Given problem. In the text on skinny streets, reproduce word for word the passage from "Skinny Streets is" to "heat island effect.".

Skinny Streets


Skinny Streets is the name of a movement aimed at reducing the dimensions of streets in municipal standards. Since the 1990's, many cities have revisited their overly wide street design standards and adopted narrower profiles. Reducing the width of streets provides a number of benefits. Skinny streets reduce: speeding, vehicle crashes, street construction costs, pedestrian crossing distances, impervious surfaces (and therefore stormwater drain capacity), street maintenance and resurfacing costs, and heat re-radiation which contributes to the urban heat island effect.

New urbanist traffic engineer James Charlier of Boulder, Colorado, notes that street dimensions from the last century grew increasingly wide to accommodate what are now obsolete requirements: providing room for a four-horse wagon team to make a U-turn, or providing sufficient width for military vehicles to respond to a national emergency. Fire departments, citing public safety concerns, deploy ever longer and wider vehicles and then insist on wider streets to accommodate turns and the passing of two such vehicles on a single street. These single-minded "safety" concerns overlook the increase in crashes, injuries, and fatalities that come with wider street dimensions. They also ignore the steady reduction in house fires that has occurred over the last several decades with the phasing in of better building materials, indoor sprinkler systems, and less frequent cooking.

Recorded data.

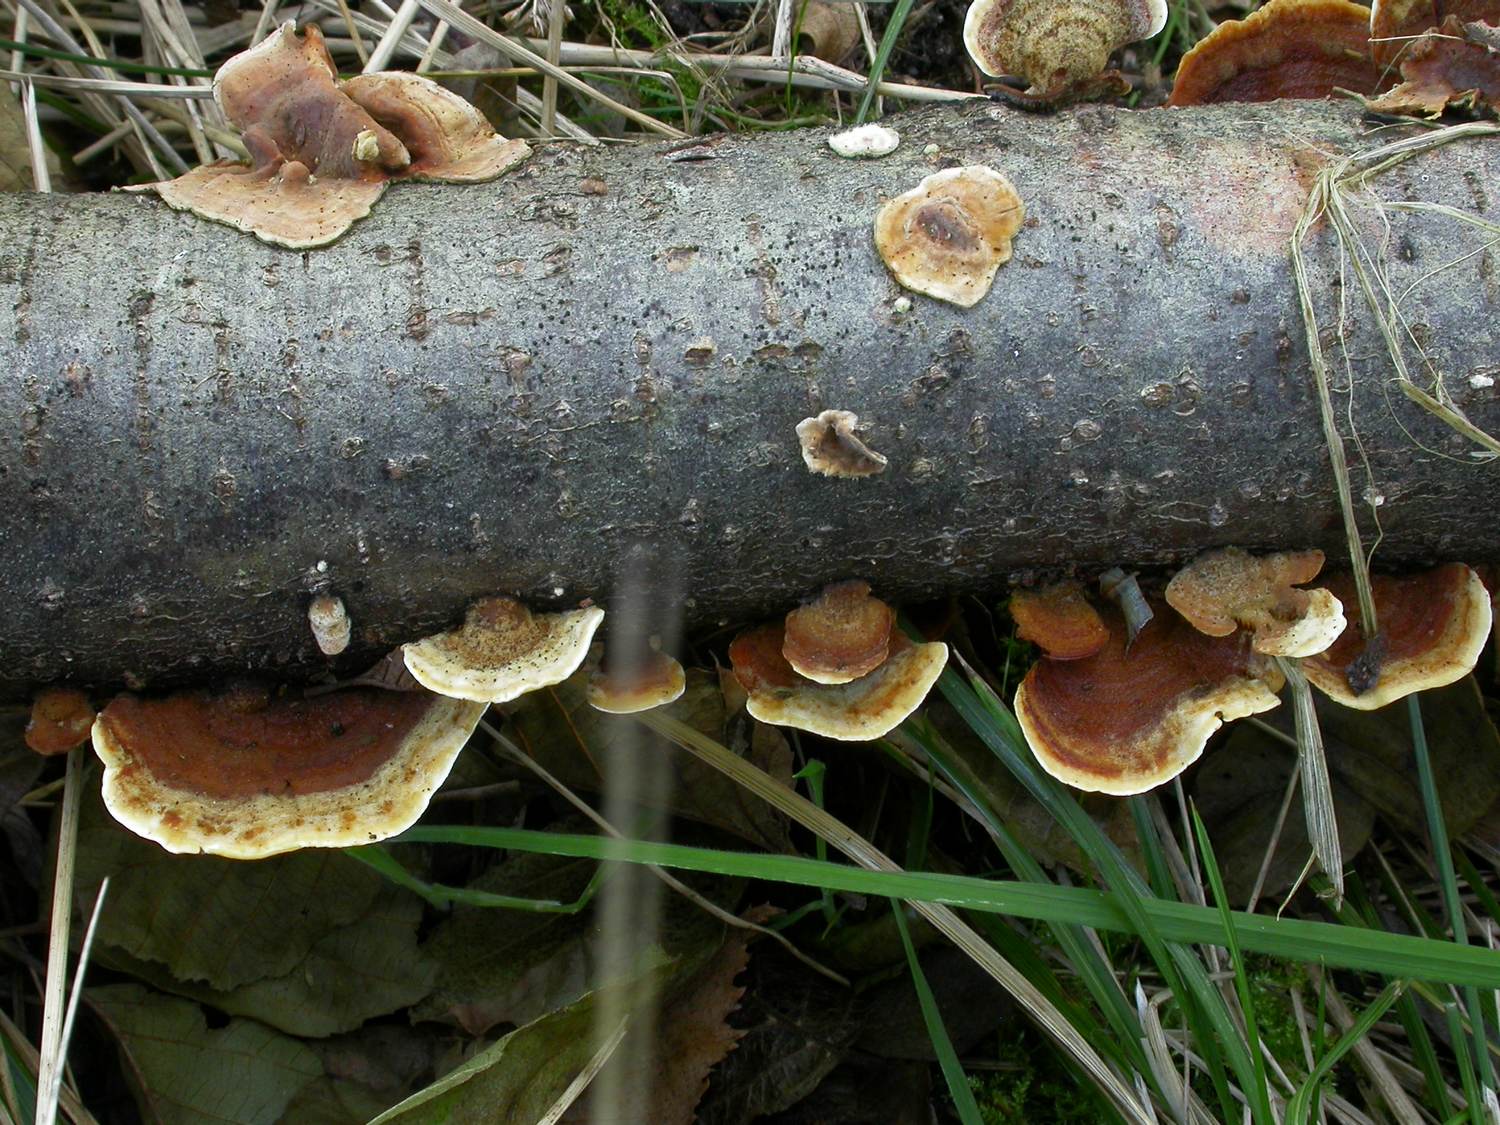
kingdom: Fungi
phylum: Basidiomycota
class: Agaricomycetes
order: Russulales
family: Stereaceae
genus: Stereum
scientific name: Stereum subtomentosum
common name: smuk lædersvamp
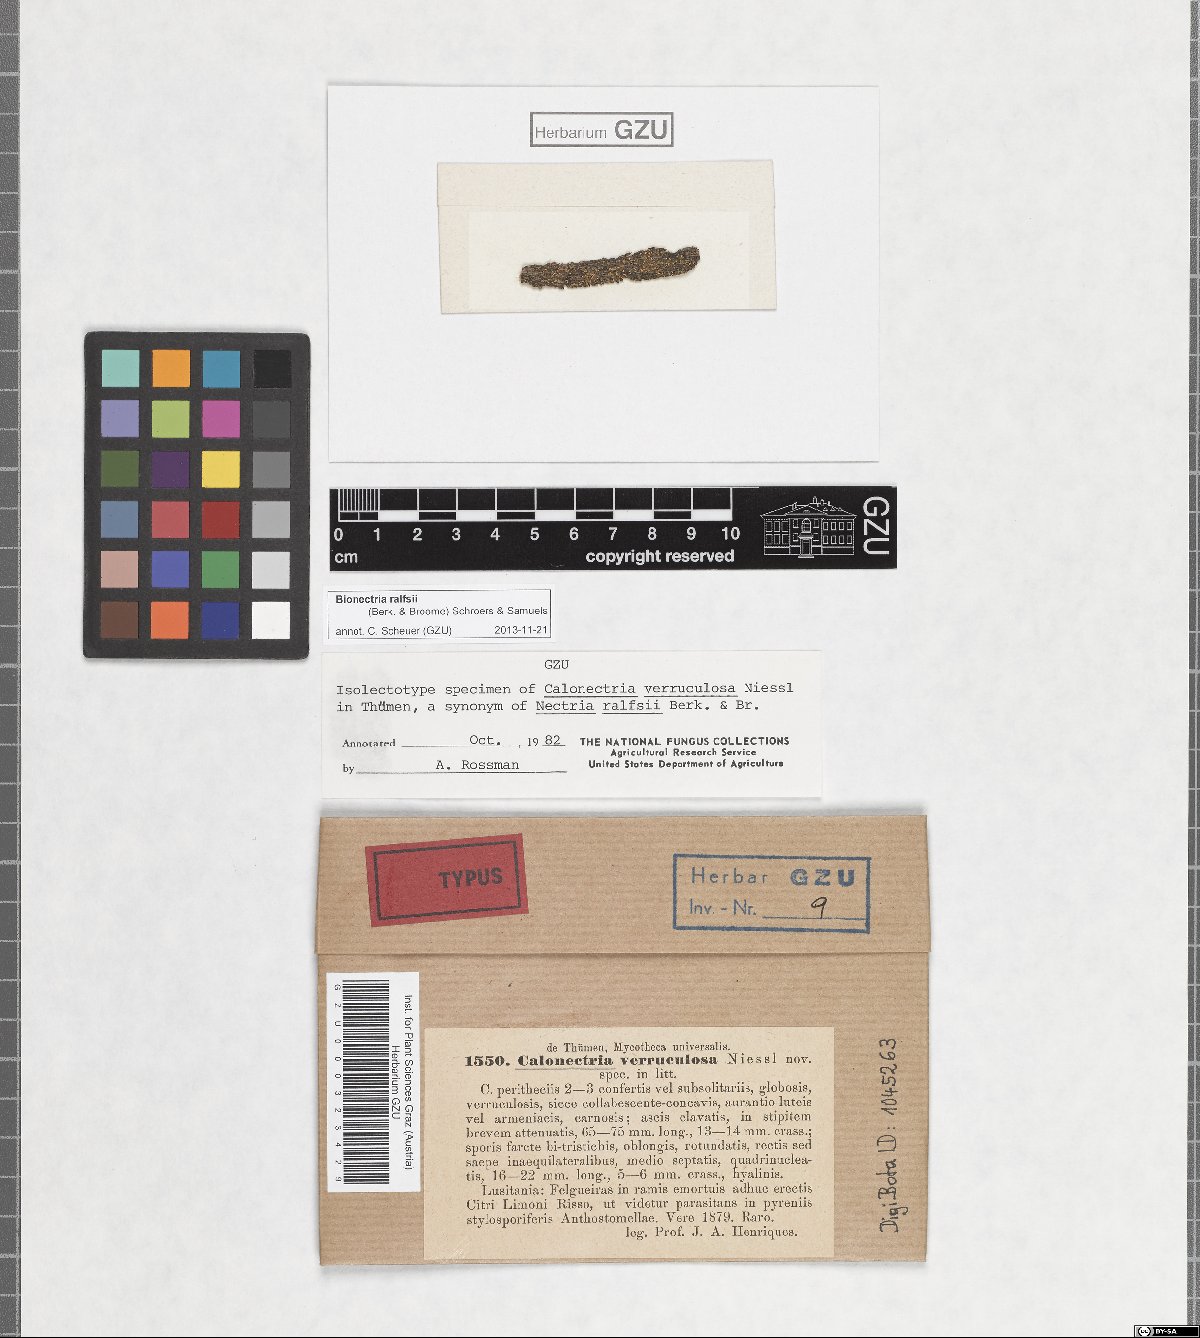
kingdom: Fungi
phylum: Ascomycota
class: Sordariomycetes
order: Hypocreales
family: Bionectriaceae
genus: Bionectria
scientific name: Bionectria ralfsii
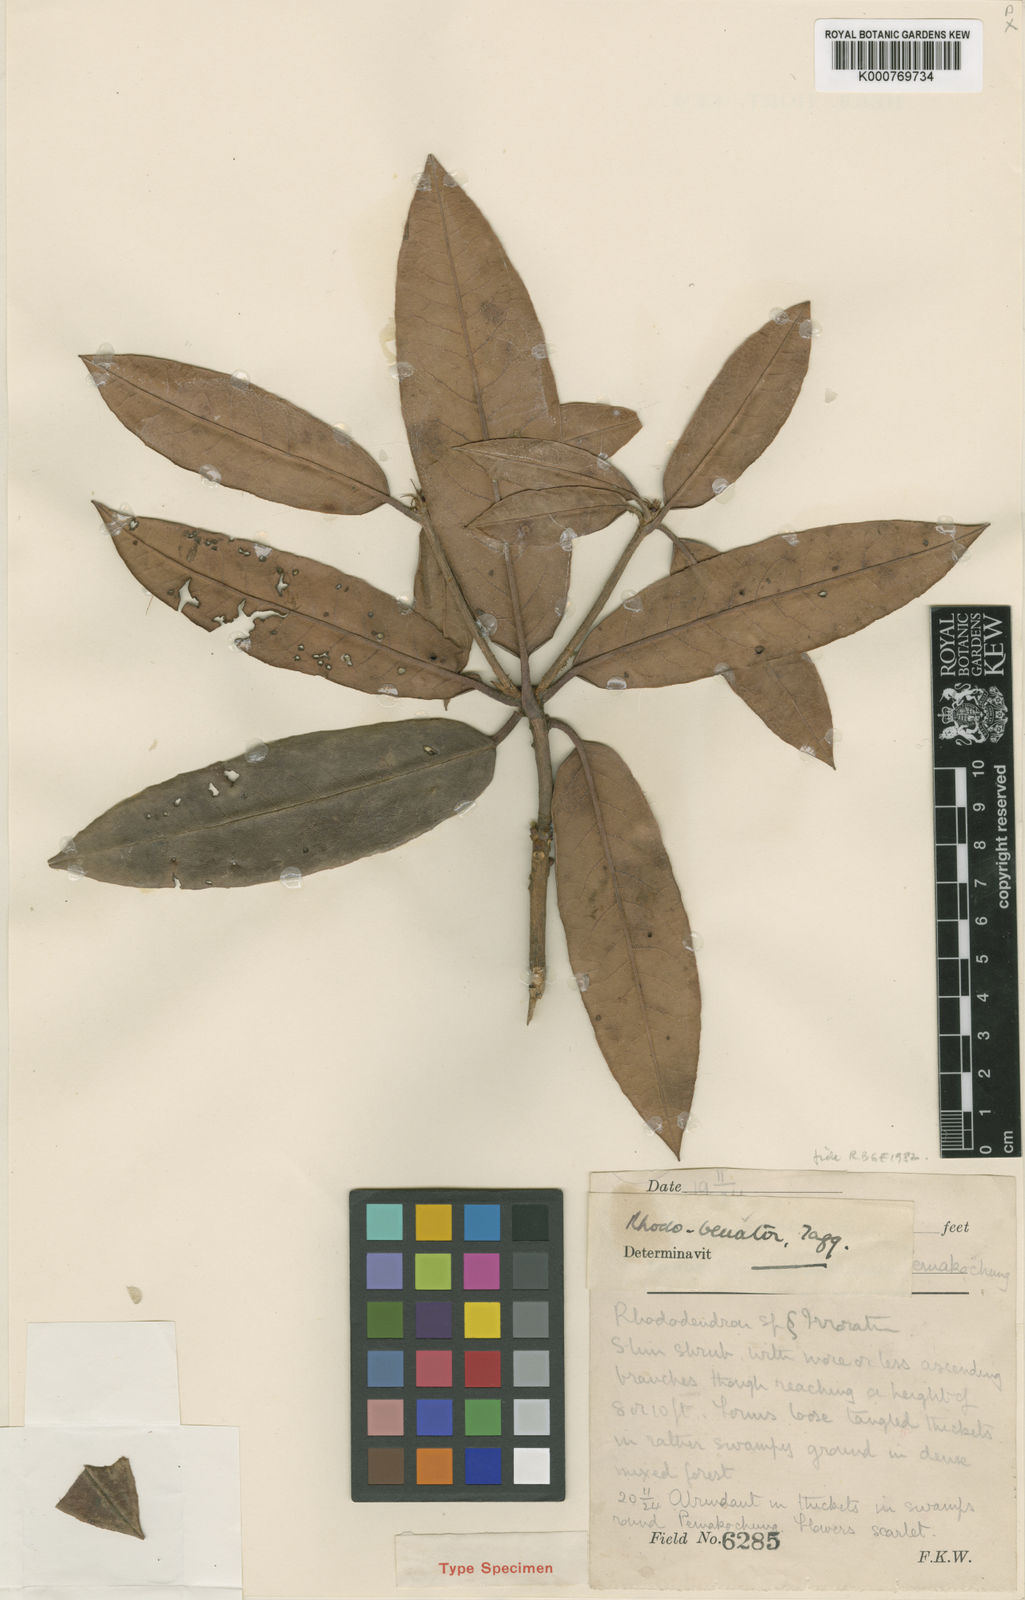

Output of the task.
Skinny Streets is the name of a movement aimed at reducing the dimensions of streets in municipal standards. Since the 1990's, many cities have revisited their overly wide street design standards and adopted narrower profiles. Reducing the width of streets provides a number of benefits. Skinny streets reduce: speeding, vehicle crashes, street construction costs, pedestrian crossing distances, impervious surfaces (and therefore stormwater drain capacity), street maintenance and resurfacing costs, and heat re-radiation which contributes to the urban heat island effect.